Há,
nas obras de arte, dados, quase autobiográficos, de seu autor. Como se
criador e criatura comungassem numa única forma: a Arte. É através
dela que o artista expressa seus sonhos, sentimentos e ideais, bem como
suas mágoas e frustrações. É como se cada palavra, cada linha, cada
gesto, cada espaço traçado, por suas mãos, fossem elaborados por uma
pena em que contivesse as gotas de seu próprio sangue.
Em seu "O Retrato de Dorian Gray", assim como em muitos outros trabalhos, o irlandês Oscar Wilde
apresenta-nos, pela descrição e ação de suas três principais
personagens, um desfile sobre suas filosofias de vida e conduta moral.
Evidencia-nos suas impressões acerca da arte e, também, mostra-nos,
claramente, o seu descontentamento com a sociedade da época, a qual
mascarava, em seus requintados salões nobres e distintas reuniões
familiares, toda sorte de hipocrisia.
Em Lorde Henry Wotton,
por exemplo, Wilde defende sua filosofia hedonista de vida, ou seja,
através dessa personagem, fala-nos sobre que devemos aproveitar cada
momento de nossas vidas na busca pelo prazer, não deixando, para tanto,
que nada se perca. Temos sim é de viver intensamente, enquanto nos
sorri a juventude.
Em Basil Howard,
o pintor, temos as impressões do artista. É Wilde expressando sua
arte, dizendo-nos que, na realidade, traçamos nosso auto-retrato em
tudo aquilo que fazemos com a alma, com sentimento. Autor e obra
fundem-se nessa personagem a fim de que saibamos que a arte é, na
verdade, a vida, a alma e o sangue do artista.

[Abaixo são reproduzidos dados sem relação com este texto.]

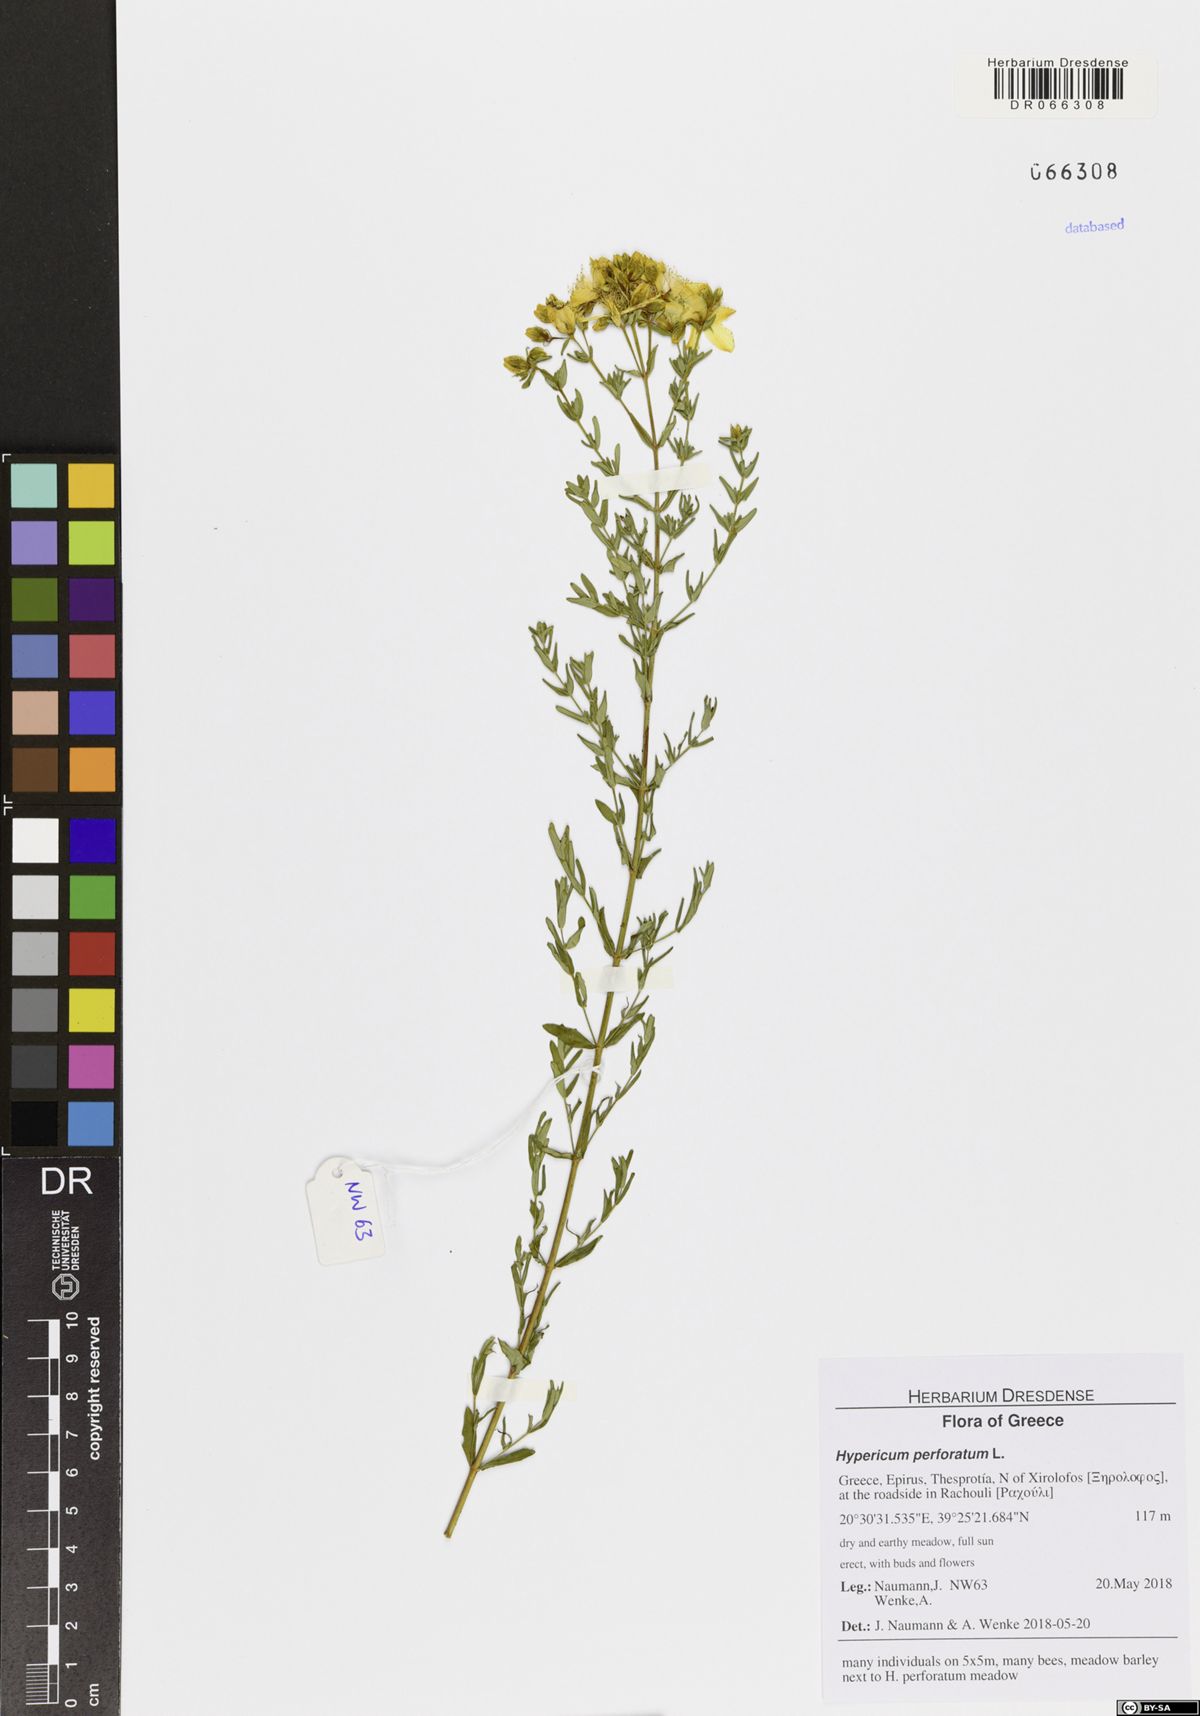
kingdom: Plantae
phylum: Tracheophyta
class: Magnoliopsida
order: Malpighiales
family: Hypericaceae
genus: Hypericum
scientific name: Hypericum perforatum
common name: Common st. johnswort
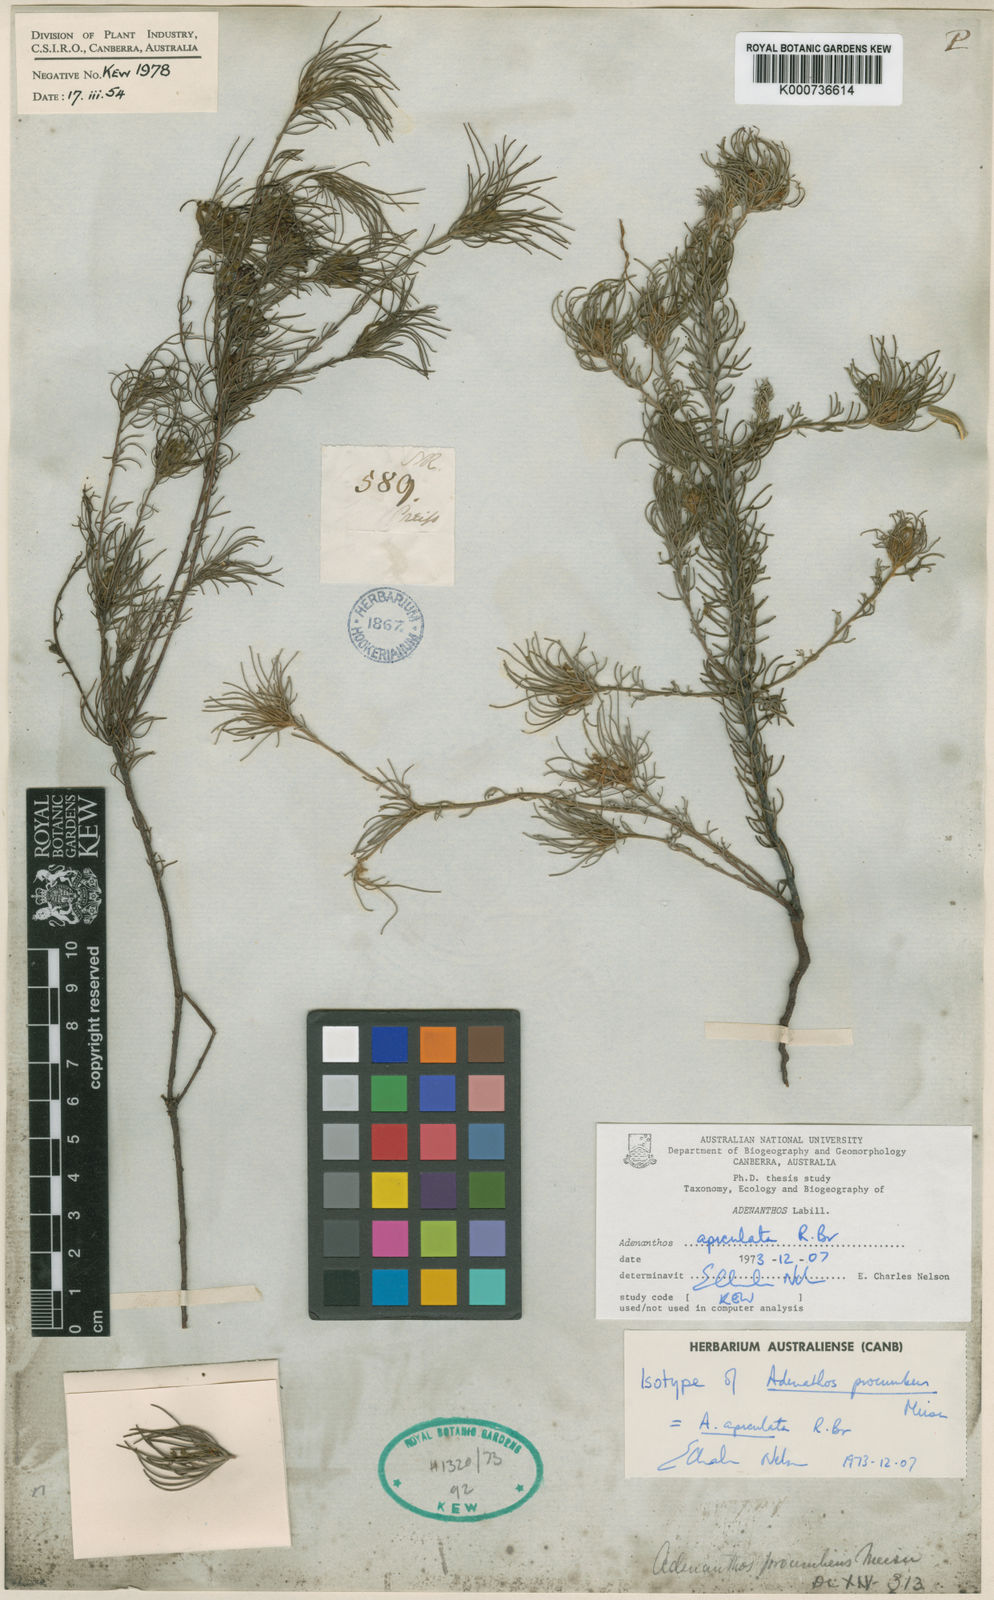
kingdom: Plantae
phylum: Tracheophyta
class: Magnoliopsida
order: Proteales
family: Proteaceae
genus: Adenanthos
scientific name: Adenanthos apiculatus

Finalmente, em Dorian Gray,
Wilde brinda-nos com sua paixão pela juventude, o medo da velhice e
sua incessante busca pelo prazer. O senhor Gray, nessa busca, almeja
transcender seus limites corporais e espirituais, todavia o autor
deixa-nos claro, através dele, os riscos a que nos expomos nessa
empreitada.
O que mais salta-nos
aos olhos, todavia, é o fato de que, ao contar-nos a história do
aristocrata que não envelhece, Oscar Wilde evoca "Fausto", obra-prima do poeta alemão Göethe,
segundo a qual, o Doutor Fausto estabelece um pacto, com o demônio
Mephistóphilis, em troca de longevidade e plenitude. Nessa verdadeira
caça à plenitude, Fausto, assim como Dorian, envereda por obscuros
caminhos. Ao completar cem anos, Fausto, após levar uma vida de
perdição, arrependido por suas faltas, distribui suas terras aos pobres
e, assim, alcança a Clemência Divina.
Dorian,
por sua vez, não possui essa mesma sorte. Após conturbada vida, plena
de crimes morais, ele, ao perceber que sua alma estava, praticamente,
condenada ao padecimento, pratica uma suposta boa ação, visando, para
tanto, remir, pelo menos um pouco, os seus muitos pecados, entretanto, o
fato de procurar praticar o bem, a fim de apagar uma falta, resulta em
mais uma marca nascente no quadro, já, há muito, carcomido por seus
pecados. Podemos encontrar, no brilhante prefácio da obra, também
elaborado por Wilde, uma alusão a tal passagem: "Pode-se perdoar um homem por fazer alguma coisa útil desde que ele não a admire". O prefácio de "O Retrato de Dorian Gray" é, constantemente, objeto de estudo de muitos intelectuais e acadêmicos.
Para
concluir, Goethe e Wilde, ao criarem suas personagens, quiseram
evidenciar a ânsia, tão humana, de sair à procura de respostas a suas
infindáveis interrogações e para seus mais recônditos medos, mesmo que
tal busca resulte na mais amarga descoberta para o âmago.